Como esquemas de interpretación y acción, los sesgos operan de forma asociada y combinada. A un sesgo le sigue otro que refrende el anterior, así en una conglobación de sesgos cuya última finalidad es autodotarse de invisibilidad. Quien se regula sesgadamente no se percata de esta mediación epistemológica, y es en esta inadvertencia donde está concentrada la nocividad de los sesgos. Al sesgo de atribución le suele escoltar el sesgo de confirmación, la tendencia a buscar e interpretar nuevas pruebas que confirmen lo que uno piensa. Solemos poner el foco de atención en aquellas situaciones que refrendan nuestra hipótesis, lo que valida la hipótesis, que a su vez agudiza la atención en ese ángulo para que en futuras ocasiones solo veamos lo que vuelva a confirmar la hipótesis (es la dinámica que opera en los prejuicios y la que los bunkeriza). Daniel Kahneman en Ruido nos precave de que "nuestra mente convierte con facilidad una correlación, por baja que sea, en una fuerza causal y explicativa". En el supuesto de no poder desvelar la causa, arraigará el cada vez más prolífico sesgo conspiracionista. Atribuimos motivos ocultos a los agentes a quienes imputamos las causas de nuestros deméritos. 

El sesgo de confirmación aparece temprano en la infancia y dura toda la vida. En La mente de los justos, Jonathan Haidt cita a los científicos cognitivos franceses Hugo Mercier y Dan Sperber, que en sus estudios concluyeron que el razonamiento no evolucionó para ayudarnos a encontrar la verdad, sino para asistirnos a la hora de entablar discusiones, persuadir y manipular cuando confrontamos nuestro pensamiento con el de otras personas.  También se puede añadir que esta maniobra de socorro se activa cuando dialogamos con nuestra mismidad. El sesgo nos persuade de que no adolecemos de falta de destreza, sino de que las cosas no nos van bien por por culpa de elementos externos. Los autores franceses postulan que el sesgo de confirmación es una función incorporada de una mente argumentativa, y no un error que pueda erradicarse. Es congruente que se opere así porque los sesgos son portadores de fuerzas tranquilizadoras.

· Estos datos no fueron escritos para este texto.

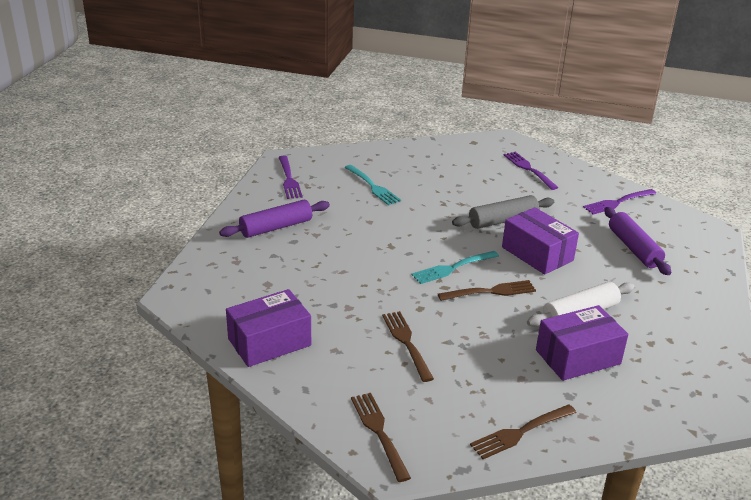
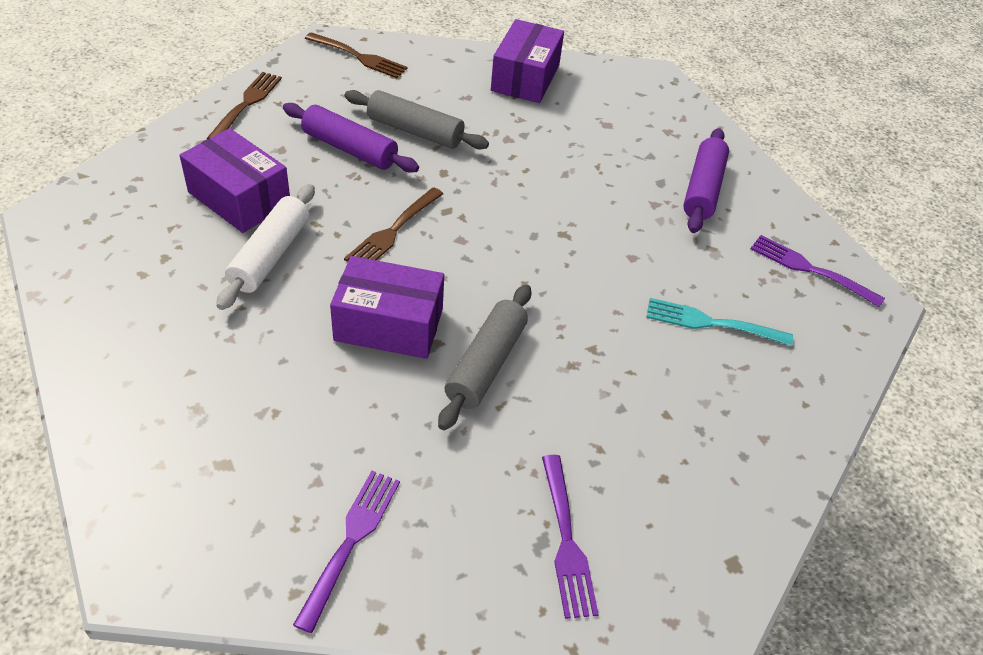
camera: 135 degrees right, 15 degrees up
brown fork [382,311,434,382] -> grey rolling pin [345,90,489,149]
turquoise fork [412,251,499,284] -> none
purple fork [504,152,559,190] -> purple fork turned 60 degrees clockwise [542,455,599,619]
purple box [536,305,628,381] -> purple box turned 75 degrees counterclockwise [180,128,290,233]
purple rolling pin [604,207,671,275] -> purple rolling pin moved to [283,103,419,173]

La plasticidad del sesgo propicia el acogimiento de la buena conciencia, disipa el malestar y la perturbación de responsabilidades, ofrece seguridad, certeza, reduce el miedo, neutraliza ese desasosiego que lo desconocido despierta en nuestro fuero interno. Debido a este poder casi insoslayable del sesgo de confirmación, cualquier contraargumento tendrá que ser generado por personas que no estén de acuerdo con nuestras enunciaciones.  

Daniel Khaneman es pesimista a la hora de erradicar estas disposiciones cognitivas. En Pensar deprisa, pensar despacio comenta que "los sesgos no pueden evitarse porque el Sistema 2  (el pensamiento lento y deliberativo, frente al Sistema 1, el pensamiento rápido e intuitivo) puede no tener un indicio del error. Cuando existen indicios de errores probables, estos solo pueden prevenirse con un control reforzado y una actividad más intensa del Sistema 2. Sin embargo, adoptar como norma de vida la vigilancia continua no es necesariamente bueno, y además es impracticable".  José Antonio Marina sí propone un remedio en las páginas de su ensayo La inteligencia fracasada. Afirma que el uso racional de la inteligencia consiste en usar toda su operatividad para buscar evidencias compartidas. En otras palabras: "El ser humano necesita conocer la realidad y entenderse con los demás, para lo cual tiene que abandonar el seno cómodo y protector de las evidencias privadas, de las creencias íntimas". Y de los sesgos que brotan en sus soliloquios, se puede añadir. Paradójicamente otro sesgo se alía a favor de esta idea de compartir el pensamiento en el espacio intersubjetivo para intentar desenmascarar al sesgo. Es muchísimo más fácil ver la propensión a los sesgos en el pensamiento ajeno que en el nuestro. Escuchar a la otredad es una forma de protegernos de los tropiezos de nuestra mismidad.